Performs a single optimization step (parameter update).

Parameters:

closure (Callable) – A closure that reevaluates the model and returns the loss. Optional for most optimizers.

Note

Unless otherwise specified, this function should not modify the .grad field of the parameters.

class archai.trainers.coin_betting_optimizer.CocobOns(params: Iterable | Dict[str, Any], eps: float | None = 1e-08)[source]#

Coin Betting optimizer with Online Learning.

It has been proposed in Black-Box Reductions for Parameter-free Online Learning in Banach Spaces.

Reference:

https://arxiv.org/pdf/1705.07795.pdf

step(closure: Callable | None = None) FloatTensor[source]#

Performs a single optimization step (parameter update).

Parameters:

closure (Callable) – A closure that reevaluates the model and returns the loss. Optional for most optimizers.

Note

Unless otherwise specified, this function should not modify the .grad field of the parameters.

Cyclic Cosine Scheduler#

class archai.trainers.cyclic_cosine_scheduler.CyclicCosineDecayLR(optimizer: Optimizer, init_decay_epochs: int, min_decay_lr: float | List[float], restart_interval: int | None = None, restart_interval_multiplier: float | None = None, restart_lr: float | List[float] | None = None, warmup_epochs: int | None = None, warmup_start_lr: float | List[float] | None = None, last_epoch: int | None = -1, verbose: bool | None = False)[source]#

A learning rate scheduler for cyclic cosine annealing.

This scheduler is useful when doing QAT provinding a ~0.3 ppl boost over the traditional cosine annealing scheduler.
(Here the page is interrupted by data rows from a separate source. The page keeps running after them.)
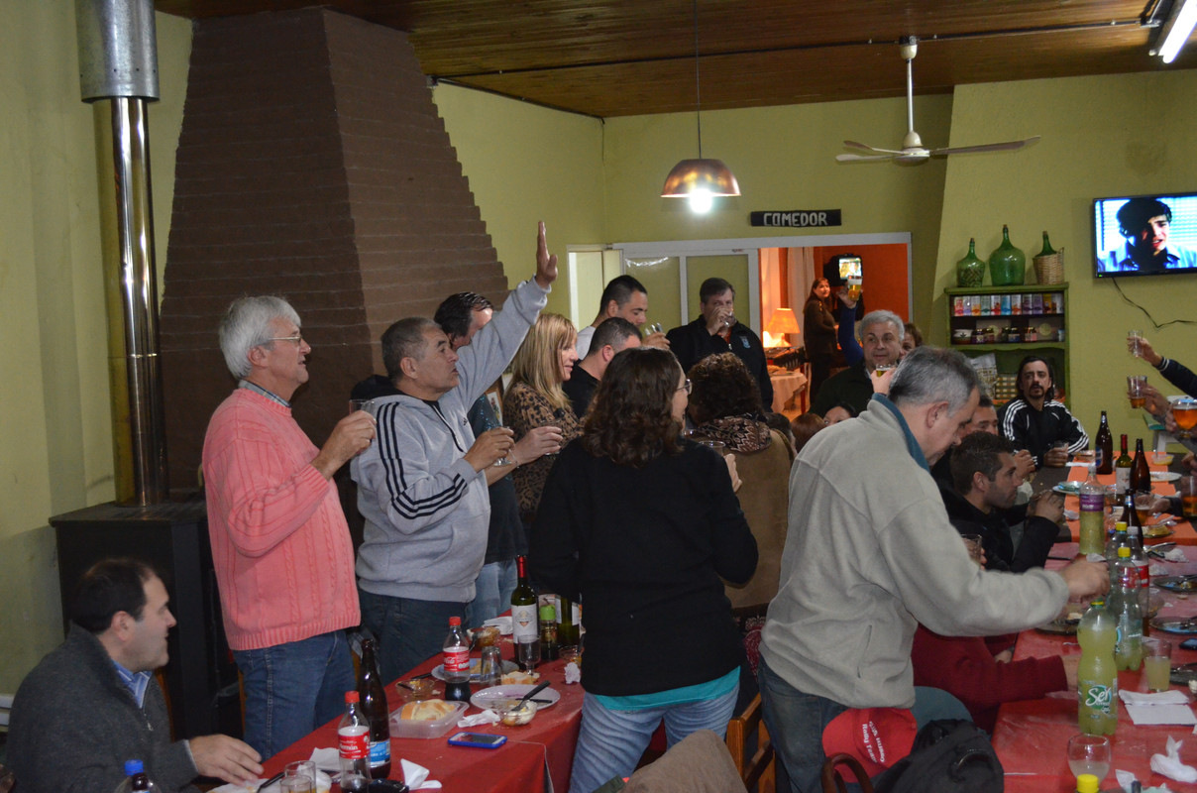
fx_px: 1593
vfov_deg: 28.0
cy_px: 396
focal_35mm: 48
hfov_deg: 41.2
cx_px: 598
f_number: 4.8
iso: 2800
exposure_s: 1/60
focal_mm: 32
For more details and code, see the project’s GitHub repository: abhuse/cyclic-cosine-decay

get_lr() float[source]#

Gradual Warmup Scheduler#

class archai.trainers.gradual_warmup_scheduler.GradualWarmupScheduler(optimizer: Optimizer, multiplier: float, total_epoch: int, after_scheduler: _LRScheduler | None = None)[source]#

Gradually warm-up (increasing) learning rate in optimizer.
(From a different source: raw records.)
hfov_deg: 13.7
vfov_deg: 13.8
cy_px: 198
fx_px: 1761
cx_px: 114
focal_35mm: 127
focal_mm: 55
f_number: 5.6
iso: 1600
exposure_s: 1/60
It has been proposed in Accurate, Large Minibatch SGD: Training ImageNet in 1 Hour.

get_lr() List[float][source]#
step(epoch: int | None = None, metrics: Dict[str, Any] | None = None) None[source]#

LAMB Optimizer#

class archai.trainers.lamb_optimizer.Lamb(params: Iterable, lr: float | None = 0.001, betas: Tuple[float, float] | None = (0.9, 0.999), eps: float | None = 1e-06, weight_decay: float | None = 0.0, adam: bool | None = False)[source]#

Lamb algorithm for large batch optimization.

It has been proposed in Large Batch Optimization for Deep Learning: Training BERT in 76 minutes.

Reference:

https://arxiv.org/abs/1904.00962

step(closure: callable | None = None) FloatTensor[source]#

Performs a single optimization step (parameter update).

Parameters:

closure (Callable) – A closure that reevaluates the model and returns the loss. Optional for most optimizers.

Note

Unless otherwise specified, this function should not modify the .grad field of the parameters.
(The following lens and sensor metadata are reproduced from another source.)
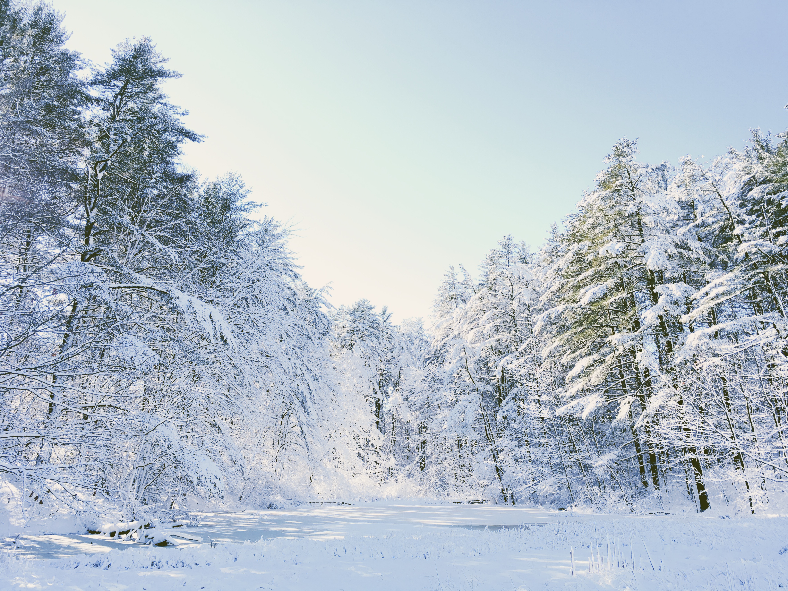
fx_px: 660
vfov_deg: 48.2
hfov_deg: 61.7
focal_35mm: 29
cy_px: 296
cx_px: 394
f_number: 2.2
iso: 25
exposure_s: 1/411
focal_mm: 4.15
class archai.trainers.lamb_optimizer.JITLamb(params: Iterable, lr: float | None = 0.001, betas: Tuple[float, float] | None = (0.9, 0.999), eps: float | None = 1e-06, weight_decay: float | None = 0.0, adam: bool | None = False)[source]#

JIT-based version of the Lamb algorithm for large batch optimization.

It has been proposed in Large Batch Optimization for Deep Learning: Training BERT in 76 minutes.

Reference:

https://arxiv.org/abs/1904.00962

step(closure: callable | None = None) FloatTensor[source]#

Performs a single optimization step (parameter update).

Parameters:

closure (Callable) – A closure that reevaluates the model and returns the loss. Optional for most optimizers.

Note

Unless otherwise specified, this function should not modify the .grad field of the parameters.

Losses#

class archai.trainers.losses.SmoothCrossEntropyLoss(weight: Tensor | None = None, reduction: str | None = 'mean', smoothing: float | None = 0.0)[source]#

Cross entropy loss with label smoothing support.

reduction: str#
forward(inputs: Tensor, targets: Tensor) Tensor[source]#

Defines the computation performed at every call.

Should be overridden by all subclasses.

Note

Although the recipe for forward pass needs to be defined within this function, one should call the Module instance afterwards instead of this since the former takes care of running the registered hooks while the latter silently ignores them.